Maaslin2.R --transform=AST --fixed_effects="diagnosis,dysbiosis"  inst/extdata/HMP2_taxonomy.tsv inst/extdata/HMP2_metadata.tsv demo_output --reference="diagnosis,nonIBD"
  • Make sure to provide the full path to the MaAsLin 2 executable (ie ./R/Maaslin2.R).
  • In the demo command:
    • HMP2_taxonomy.tsv is the path to your data (or features) file
    • HMP2_metadata.tsv is the path to your metadata file
    • demo_output is the path to the folder to write the output

Full help documentation:

$ Maaslin2.R --help
Usage: ./R/Maaslin2.R [options] <data.tsv> <metadata.tsv> <output_folder>

Options:
    -h, --help
        Show this help message and exit

    -a MIN_ABUNDANCE, --min_abundance=MIN_ABUNDANCE
        The minimum abundance for each feature [ Default: 0 ]

    -p MIN_PREVALENCE, --min_prevalence=MIN_PREVALENCE
        The minimum percent of samples for which a feature 
        is detected at minimum abundance [ Default: 0.1 ]

    -s MAX_SIGNIFICANCE, --max_significance=MAX_SIGNIFICANCE
        The q-value threshold for significance [ Default: 0.25 ]

    -n NORMALIZATION, --normalization=NORMALIZATION
        The normalization method to apply [ Default: TSS ]
        [ Choices: TSS, CLR, CSS, NONE, TMM ]

    -t TRANSFORM, --transform=TRANSFORM
        The transform to apply [ Default: LOG ]
        [ Choices: LOG, LOGIT, AST, NONE ]
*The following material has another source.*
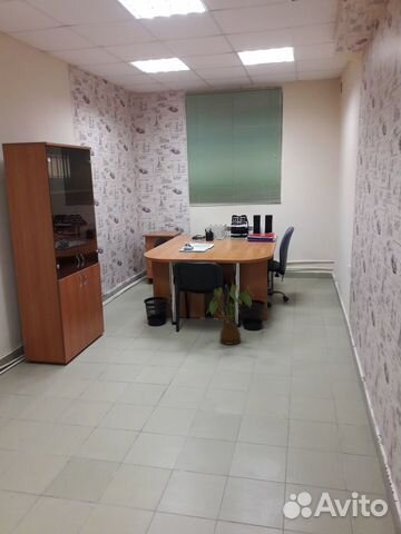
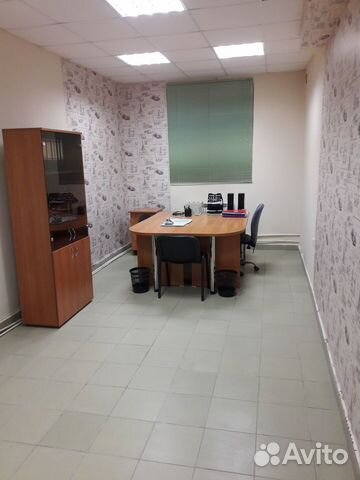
- house plant [205,284,255,346]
    -m ANALYSIS_METHOD, --analysis_method=ANALYSIS_METHOD
        The analysis method to apply [ Default: LM ]
        [ Choices: LM, CPLM, NEGBIN, ZINB ]

    -r RANDOM_EFFECTS, --random_effects=RANDOM_EFFECTS
        The random effects for the model, comma-delimited
        for multiple effects [ Default: none ]

    -f FIXED_EFFECTS, --fixed_effects=FIXED_EFFECTS
        The fixed effects for the model, comma-delimited
        for multiple effects [ Default: all ]

    -c CORRECTION, --correction=CORRECTION
        The correction method for computing the 
        q-value [ Default: BH ]

    -z STANDARDIZE, --standardize=STANDARDIZE
        Apply z-score so continuous metadata are 
        on the same scale [ Default: TRUE ]

    -l PLOT_HEATMAP, --plot_heatmap=PLOT_HEATMAP
        Generate a heatmap for the significant 
        associations [ Default: TRUE ]

    -i HEATMAP_FIRST_N, --heatmap_first_n=HEATMAP_FIRST_N
        In heatmap, plot top N features with significant 
        associations [ Default: TRUE ]

    -o PLOT_SCATTER, --plot_scatter=PLOT_SCATTER
        Generate scatter plots for the significant
        associations [ Default: TRUE ]

    -e CORES, --cores=CORES
        The number of R processes to run in parallel
        [ Default: 1 ]

    -r REFERENCE, --reference='VARIABLE,REFERENCE'
        The factor to use as a reference for a 
        variable with more than two levels 
        provided as a string of 'variable,reference' 
        semi-colon delimited for multiple variables.